*What to work on*
Reproduce every record below exactly as written, leaving out any pictures.

┌─ Task material

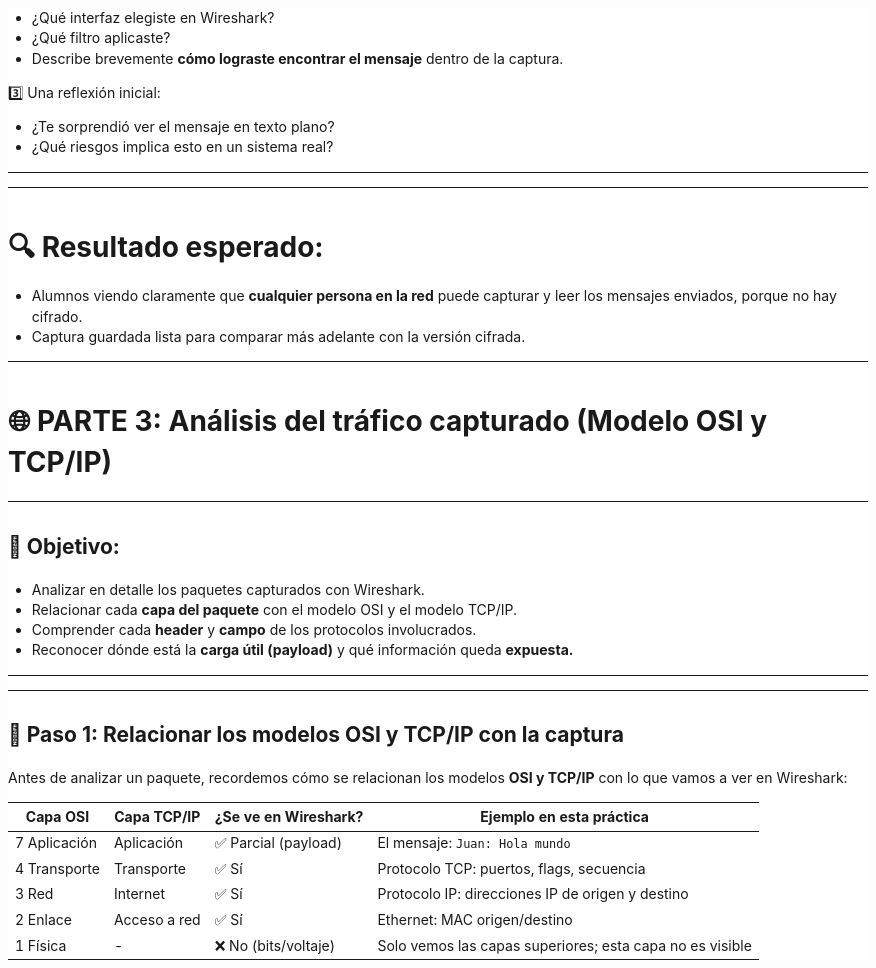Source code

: * ¿Qué interfaz elegiste en Wireshark?
* ¿Qué filtro aplicaste?
* Describe brevemente **cómo lograste encontrar el mensaje** dentro de la captura.

3️⃣ Una reflexión inicial:

* ¿Te sorprendió ver el mensaje en texto plano?
* ¿Qué riesgos implica esto en un sistema real?

---

---

# 🔍 **Resultado esperado:**

* Alumnos viendo claramente que **cualquier persona en la red** puede capturar y leer los mensajes enviados, porque no hay cifrado.
* Captura guardada lista para comparar más adelante con la versión cifrada.

---


# 🌐 **PARTE 3: Análisis del tráfico capturado (Modelo OSI y TCP/IP)**

---

## 🎯 **Objetivo:**

* Analizar en detalle los paquetes capturados con Wireshark.
* Relacionar cada **capa del paquete** con el modelo OSI y el modelo TCP/IP.
* Comprender cada **header** y **campo** de los protocolos involucrados.
* Reconocer dónde está la **carga útil (payload)** y qué información queda **expuesta.**

---

---

## 🚩 **Paso 1: Relacionar los modelos OSI y TCP/IP con la captura**

Antes de analizar un paquete, recordemos cómo se relacionan los modelos **OSI y TCP/IP** con lo que vamos a ver en Wireshark:

| Capa OSI     | Capa TCP/IP  | ¿Se ve en Wireshark? | Ejemplo en esta práctica                                 |
| ------------ | ------------ | -------------------- | -------------------------------------------------------- |
| 7 Aplicación | Aplicación   | ✅ Parcial (payload)  | El mensaje: `Juan: Hola mundo`                           |
| 4 Transporte | Transporte   | ✅ Sí                 | Protocolo TCP: puertos, flags, secuencia                 |
| 3 Red        | Internet     | ✅ Sí                 | Protocolo IP: direcciones IP de origen y destino         |
| 2 Enlace     | Acceso a red | ✅ Sí                 | Ethernet: MAC origen/destino                             |
| 1 Física     | -            | ❌ No (bits/voltaje)  | Solo vemos las capas superiores; esta capa no es visible |
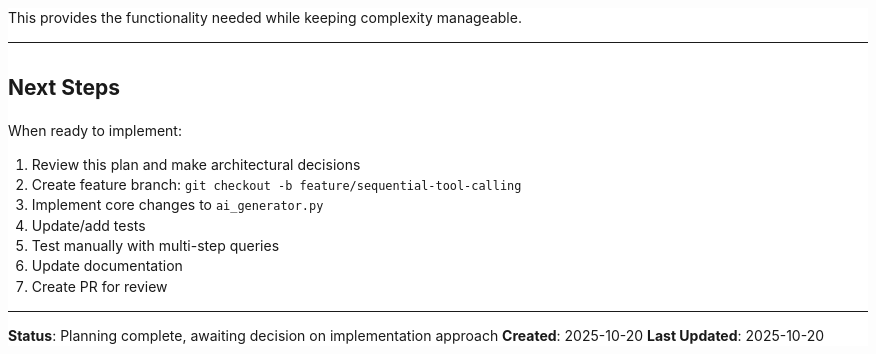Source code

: This provides the functionality needed while keeping complexity manageable.

---

## Next Steps

When ready to implement:
1. Review this plan and make architectural decisions
2. Create feature branch: `git checkout -b feature/sequential-tool-calling`
3. Implement core changes to `ai_generator.py`
4. Update/add tests
5. Test manually with multi-step queries
6. Update documentation
7. Create PR for review

---

**Status**: Planning complete, awaiting decision on implementation approach
**Created**: 2025-10-20
**Last Updated**: 2025-10-20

└─

*Answer area*
Source code

: * ¿Qué interfaz elegiste en Wireshark?
* ¿Qué filtro aplicaste?
* Describe brevemente **cómo lograste encontrar el mensaje** dentro de la captura.

3️⃣ Una reflexión inicial:

* ¿Te sorprendió ver el mensaje en texto plano?
* ¿Qué riesgos implica esto en un sistema real?

---

---

# 🔍 **Resultado esperado:**

* Alumnos viendo claramente que **cualquier persona en la red** puede capturar y leer los mensajes enviados, porque no hay cifrado.
* Captura guardada lista para comparar más adelante con la versión cifrada.

---


# 🌐 **PARTE 3: Análisis del tráfico capturado (Modelo OSI y TCP/IP)**

---

## 🎯 **Objetivo:**

* Analizar en detalle los paquetes capturados con Wireshark.
* Relacionar cada **capa del paquete** con el modelo OSI y el modelo TCP/IP.
* Comprender cada **header** y **campo** de los protocolos involucrados.
* Reconocer dónde está la **carga útil (payload)** y qué información queda **expuesta.**

---

---

## 🚩 **Paso 1: Relacionar los modelos OSI y TCP/IP con la captura**

Antes de analizar un paquete, recordemos cómo se relacionan los modelos **OSI y TCP/IP** con lo que vamos a ver en Wireshark:

| Capa OSI     | Capa TCP/IP  | ¿Se ve en Wireshark? | Ejemplo en esta práctica                                 |
| ------------ | ------------ | -------------------- | -------------------------------------------------------- |
| 7 Aplicación | Aplicación   | ✅ Parcial (payload)  | El mensaje: `Juan: Hola mundo`                           |
| 4 Transporte | Transporte   | ✅ Sí                 | Protocolo TCP: puertos, flags, secuencia                 |
| 3 Red        | Internet     | ✅ Sí                 | Protocolo IP: direcciones IP de origen y destino         |
| 2 Enlace     | Acceso a red | ✅ Sí                 | Ethernet: MAC origen/destino                             |
| 1 Física     | -            | ❌ No (bits/voltaje)  | Solo vemos las capas superiores; esta capa no es visible |
Source code

: This provides the functionality needed while keeping complexity manageable.

---

## Next Steps

When ready to implement:
1. Review this plan and make architectural decisions
2. Create feature branch: `git checkout -b feature/sequential-tool-calling`
3. Implement core changes to `ai_generator.py`
4. Update/add tests
5. Test manually with multi-step queries
6. Update documentation
7. Create PR for review

---

**Status**: Planning complete, awaiting decision on implementation approach
**Created**: 2025-10-20
**Last Updated**: 2025-10-20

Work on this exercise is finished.